In this next section, we will use a series of joins to find the area of Leeds with the highest rate of road collisions.
### Attribute Joins
We will join the population data onto the LSOA boundaries.
Find "leeds_lsoa" in the Layers panel and right-click to bring up the context menu.
Click on Properties
Select Joins from the options on the left.
Click the green + button to open the Add Vector Join window.
Select the following options:
Join layer: population
Join field: area
Target field: lsoa11cd
Click OK,
Click OK again
```{r joins, out.width="100%", fig.cap="The Add Vector Join window", echo=FALSE}
knitr::include_graphics("figures/joins.jpg")
```
Use the "Identify features" tool to see that each LSOA now has a population value.
### Spatial Joins
We will assign an LSOA ID number to each road collision by doing a spatial join.
In the Vector Menu, select Data Management Tools, Select Attributes by location, as shown in \@ref(fig:joins-menu).
```{r joins-menu, out.width="100%", fig.cap="Join Attributes by Location", echo=FALSE}
knitr::include_graphics("figures/spatial_joins.jpg")
```
For the Input Layer select "stats19" and for the output later select "leeds_lsoa". For join type select "Create separate feature of each located feature". Then click "Run in Background", as shown in \@ref(fig:joins-window).
```{r joins-window, out.width="100%", fig.cap="Join Attributes by Location Window", echo=FALSE}
knitr::include_graphics("figures/spatial_joins_window.jpg")
```
Once the process has completed a new layer will have been added to the map called "joined Layer" you can use the "Identify Features" tool to see that each point in the stas19 data now has the new field lsoa11cd containing the LSOA id number for each point in the stats19 data. Manually check a few random points using the "Identify Features" tool to ensure the process has worked correctly.
```{r joins-result, out.width="100%", fig.cap="Join Results", echo=FALSE}
knitr::include_graphics("figures/spatial_join_result.jpg")
```
## Points in Polygons
The final step for this chapter will be to count the number of road crash casualties in each LSOA.
In the Vector Menu, select Analysis Tools, Count Points in Polygons.
```{r points-polygons, out.width="100%", fig.cap="Points in Polygons Tool", echo=FALSE}
knitr::include_graphics("figures/points_ins_polygon.jpg")
```
For the Polygons choose your LSOA areas and the points the stats19 data.
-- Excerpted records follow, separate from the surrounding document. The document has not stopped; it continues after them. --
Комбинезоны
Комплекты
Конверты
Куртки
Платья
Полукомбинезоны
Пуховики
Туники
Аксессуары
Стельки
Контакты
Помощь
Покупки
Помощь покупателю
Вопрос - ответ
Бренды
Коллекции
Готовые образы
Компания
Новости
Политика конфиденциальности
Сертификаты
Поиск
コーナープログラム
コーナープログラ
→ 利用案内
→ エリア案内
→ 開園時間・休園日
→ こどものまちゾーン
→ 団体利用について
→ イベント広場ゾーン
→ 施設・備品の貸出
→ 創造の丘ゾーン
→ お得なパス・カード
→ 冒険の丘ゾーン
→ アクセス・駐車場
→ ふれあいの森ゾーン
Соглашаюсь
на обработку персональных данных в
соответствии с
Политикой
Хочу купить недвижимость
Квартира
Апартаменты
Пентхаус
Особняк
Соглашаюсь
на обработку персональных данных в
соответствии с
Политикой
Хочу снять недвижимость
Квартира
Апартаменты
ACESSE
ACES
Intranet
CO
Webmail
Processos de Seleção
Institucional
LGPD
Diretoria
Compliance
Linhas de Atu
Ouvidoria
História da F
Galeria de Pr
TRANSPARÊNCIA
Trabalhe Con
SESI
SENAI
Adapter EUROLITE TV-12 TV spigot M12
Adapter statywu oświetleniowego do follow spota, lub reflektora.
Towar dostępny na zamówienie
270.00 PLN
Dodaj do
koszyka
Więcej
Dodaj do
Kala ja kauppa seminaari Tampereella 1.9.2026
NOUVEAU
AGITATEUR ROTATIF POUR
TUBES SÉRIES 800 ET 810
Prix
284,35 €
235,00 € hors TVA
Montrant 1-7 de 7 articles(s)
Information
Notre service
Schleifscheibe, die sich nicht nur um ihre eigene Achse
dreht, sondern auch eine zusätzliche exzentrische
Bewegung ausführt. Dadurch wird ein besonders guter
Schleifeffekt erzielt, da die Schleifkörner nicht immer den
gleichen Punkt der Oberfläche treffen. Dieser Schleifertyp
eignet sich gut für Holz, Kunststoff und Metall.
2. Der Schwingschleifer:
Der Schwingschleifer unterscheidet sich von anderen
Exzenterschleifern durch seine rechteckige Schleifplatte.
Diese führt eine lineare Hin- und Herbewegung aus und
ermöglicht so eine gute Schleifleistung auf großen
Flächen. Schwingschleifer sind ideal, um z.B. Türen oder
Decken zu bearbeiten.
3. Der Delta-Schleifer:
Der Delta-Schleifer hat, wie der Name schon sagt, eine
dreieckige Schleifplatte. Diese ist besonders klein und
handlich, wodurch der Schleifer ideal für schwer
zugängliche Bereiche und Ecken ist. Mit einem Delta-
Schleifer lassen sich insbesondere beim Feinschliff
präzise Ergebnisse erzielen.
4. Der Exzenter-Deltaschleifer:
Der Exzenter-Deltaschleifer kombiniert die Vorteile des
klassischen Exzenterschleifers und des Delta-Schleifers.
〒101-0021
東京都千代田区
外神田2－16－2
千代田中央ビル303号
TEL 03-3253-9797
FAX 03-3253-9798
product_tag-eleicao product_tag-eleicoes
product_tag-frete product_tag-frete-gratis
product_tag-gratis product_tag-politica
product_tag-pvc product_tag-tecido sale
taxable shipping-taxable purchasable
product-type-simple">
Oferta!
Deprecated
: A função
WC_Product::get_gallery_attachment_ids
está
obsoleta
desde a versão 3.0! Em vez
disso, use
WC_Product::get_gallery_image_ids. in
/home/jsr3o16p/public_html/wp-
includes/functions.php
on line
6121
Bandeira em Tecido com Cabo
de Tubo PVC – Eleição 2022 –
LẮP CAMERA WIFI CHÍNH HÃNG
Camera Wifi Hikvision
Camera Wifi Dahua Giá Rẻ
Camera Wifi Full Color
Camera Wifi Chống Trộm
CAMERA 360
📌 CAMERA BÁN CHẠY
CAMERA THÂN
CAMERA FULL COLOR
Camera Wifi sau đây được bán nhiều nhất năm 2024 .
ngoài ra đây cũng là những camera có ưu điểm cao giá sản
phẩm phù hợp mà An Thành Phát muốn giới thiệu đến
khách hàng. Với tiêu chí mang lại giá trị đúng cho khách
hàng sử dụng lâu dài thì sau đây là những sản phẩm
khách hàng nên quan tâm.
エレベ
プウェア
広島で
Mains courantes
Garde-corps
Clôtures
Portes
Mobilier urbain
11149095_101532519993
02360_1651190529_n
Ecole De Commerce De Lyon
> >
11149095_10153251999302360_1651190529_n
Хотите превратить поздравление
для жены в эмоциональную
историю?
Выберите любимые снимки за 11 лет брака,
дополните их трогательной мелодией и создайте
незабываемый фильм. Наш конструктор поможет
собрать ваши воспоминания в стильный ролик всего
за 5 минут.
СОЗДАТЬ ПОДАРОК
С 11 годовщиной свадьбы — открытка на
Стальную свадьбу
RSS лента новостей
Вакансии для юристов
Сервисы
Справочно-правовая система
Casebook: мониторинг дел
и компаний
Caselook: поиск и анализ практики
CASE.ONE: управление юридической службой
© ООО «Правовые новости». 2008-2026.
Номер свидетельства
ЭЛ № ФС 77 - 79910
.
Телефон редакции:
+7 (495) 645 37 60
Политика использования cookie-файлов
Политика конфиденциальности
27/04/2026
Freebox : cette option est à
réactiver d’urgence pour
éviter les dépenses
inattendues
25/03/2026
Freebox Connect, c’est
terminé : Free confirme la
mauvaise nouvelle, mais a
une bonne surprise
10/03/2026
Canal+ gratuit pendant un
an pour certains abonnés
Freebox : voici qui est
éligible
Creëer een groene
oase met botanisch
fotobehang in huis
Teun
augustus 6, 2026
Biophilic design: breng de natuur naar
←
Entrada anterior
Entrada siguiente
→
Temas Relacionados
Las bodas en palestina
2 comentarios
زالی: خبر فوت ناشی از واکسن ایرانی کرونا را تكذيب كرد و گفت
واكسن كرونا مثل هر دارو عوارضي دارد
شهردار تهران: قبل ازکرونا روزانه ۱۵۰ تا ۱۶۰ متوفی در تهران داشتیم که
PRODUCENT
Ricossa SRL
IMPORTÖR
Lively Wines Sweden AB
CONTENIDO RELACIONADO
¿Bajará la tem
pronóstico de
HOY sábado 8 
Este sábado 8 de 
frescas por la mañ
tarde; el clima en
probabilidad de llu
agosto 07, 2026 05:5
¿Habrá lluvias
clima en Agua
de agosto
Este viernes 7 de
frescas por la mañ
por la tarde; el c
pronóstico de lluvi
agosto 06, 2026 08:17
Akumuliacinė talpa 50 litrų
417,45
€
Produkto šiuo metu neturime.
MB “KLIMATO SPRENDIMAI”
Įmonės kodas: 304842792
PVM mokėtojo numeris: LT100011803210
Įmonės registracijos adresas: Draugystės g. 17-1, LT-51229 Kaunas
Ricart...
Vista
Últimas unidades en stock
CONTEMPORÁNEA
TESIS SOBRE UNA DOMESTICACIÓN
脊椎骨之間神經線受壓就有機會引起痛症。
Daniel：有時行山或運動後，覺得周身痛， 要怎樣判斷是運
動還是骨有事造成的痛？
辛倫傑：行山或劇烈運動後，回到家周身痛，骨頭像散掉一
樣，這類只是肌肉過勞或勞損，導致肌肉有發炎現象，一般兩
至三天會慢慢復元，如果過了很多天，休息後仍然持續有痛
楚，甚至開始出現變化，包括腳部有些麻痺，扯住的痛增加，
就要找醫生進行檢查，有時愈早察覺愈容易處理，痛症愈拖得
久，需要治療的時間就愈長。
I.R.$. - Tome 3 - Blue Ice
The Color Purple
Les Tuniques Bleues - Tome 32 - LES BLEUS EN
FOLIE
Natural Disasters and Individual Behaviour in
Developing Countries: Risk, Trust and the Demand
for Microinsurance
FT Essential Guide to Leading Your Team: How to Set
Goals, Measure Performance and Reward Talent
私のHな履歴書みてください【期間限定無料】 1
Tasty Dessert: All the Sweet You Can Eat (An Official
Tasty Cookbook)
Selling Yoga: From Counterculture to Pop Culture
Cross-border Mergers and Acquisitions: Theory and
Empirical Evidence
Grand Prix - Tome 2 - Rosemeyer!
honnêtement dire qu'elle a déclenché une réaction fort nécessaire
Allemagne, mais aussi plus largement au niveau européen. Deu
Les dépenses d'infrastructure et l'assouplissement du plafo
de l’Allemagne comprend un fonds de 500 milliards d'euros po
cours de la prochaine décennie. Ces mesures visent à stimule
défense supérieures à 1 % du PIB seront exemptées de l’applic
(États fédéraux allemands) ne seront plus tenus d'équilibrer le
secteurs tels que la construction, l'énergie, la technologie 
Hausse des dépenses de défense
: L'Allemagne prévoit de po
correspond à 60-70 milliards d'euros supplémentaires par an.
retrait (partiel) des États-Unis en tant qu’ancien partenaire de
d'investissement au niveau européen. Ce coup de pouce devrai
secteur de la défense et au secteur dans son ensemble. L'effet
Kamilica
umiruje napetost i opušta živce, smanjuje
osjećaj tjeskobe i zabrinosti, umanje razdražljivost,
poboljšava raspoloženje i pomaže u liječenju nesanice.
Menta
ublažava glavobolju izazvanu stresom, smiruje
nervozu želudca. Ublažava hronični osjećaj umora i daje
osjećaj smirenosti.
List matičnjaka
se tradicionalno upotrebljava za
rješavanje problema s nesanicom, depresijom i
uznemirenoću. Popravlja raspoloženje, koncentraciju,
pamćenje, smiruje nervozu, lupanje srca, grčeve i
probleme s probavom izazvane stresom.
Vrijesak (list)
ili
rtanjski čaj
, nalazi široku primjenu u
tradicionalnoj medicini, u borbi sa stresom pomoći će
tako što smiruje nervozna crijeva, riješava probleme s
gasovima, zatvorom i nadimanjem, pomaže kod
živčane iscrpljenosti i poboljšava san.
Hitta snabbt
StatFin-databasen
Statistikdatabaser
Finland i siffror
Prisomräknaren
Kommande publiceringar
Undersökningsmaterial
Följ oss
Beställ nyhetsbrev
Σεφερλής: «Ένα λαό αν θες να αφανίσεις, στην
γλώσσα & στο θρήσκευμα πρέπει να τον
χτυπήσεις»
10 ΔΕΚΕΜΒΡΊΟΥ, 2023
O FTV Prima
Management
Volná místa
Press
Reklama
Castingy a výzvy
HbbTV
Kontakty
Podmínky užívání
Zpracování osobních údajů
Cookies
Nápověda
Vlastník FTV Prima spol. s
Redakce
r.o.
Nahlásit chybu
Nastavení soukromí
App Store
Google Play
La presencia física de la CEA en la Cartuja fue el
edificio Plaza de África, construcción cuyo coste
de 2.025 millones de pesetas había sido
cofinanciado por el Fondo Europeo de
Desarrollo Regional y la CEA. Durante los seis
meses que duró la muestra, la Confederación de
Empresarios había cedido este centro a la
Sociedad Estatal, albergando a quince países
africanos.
USe the number of casualties as a weighting field, and give the "count field name" an appropriate name.
A new layer will be created with the number of casualties for each LSOA. Use symbology to visualise the most dangerous areas of Leeds.
```{r final-plot, out.width="100%", fig.cap="Number of road crash casualties in Leeds", echo=FALSE}
knitr::include_graphics("figures/final_plot.jpg")
```
<!-- ## Attribute calculations -->
<!-- New attributes can be added to datasets with the Calculator... -->
<!-- ## Buffers -->
<!-- ## Spatial subsetting -->
## Summary
Before moving onto the next chapter, make sure you have.
1. Reprojected the stats19 data to the British National Grid
1. Done an attribute join of the population data to the LSOA areas
1. Done a spatial join of the LSOA areas to the stats19 points
1. Counted the number of casualties in each LSOA
Bonus Exercises
1. Can you use symbology to show the population of each LSOA?
1. Can you use symbology to indicate the number of casualties in each LSOA?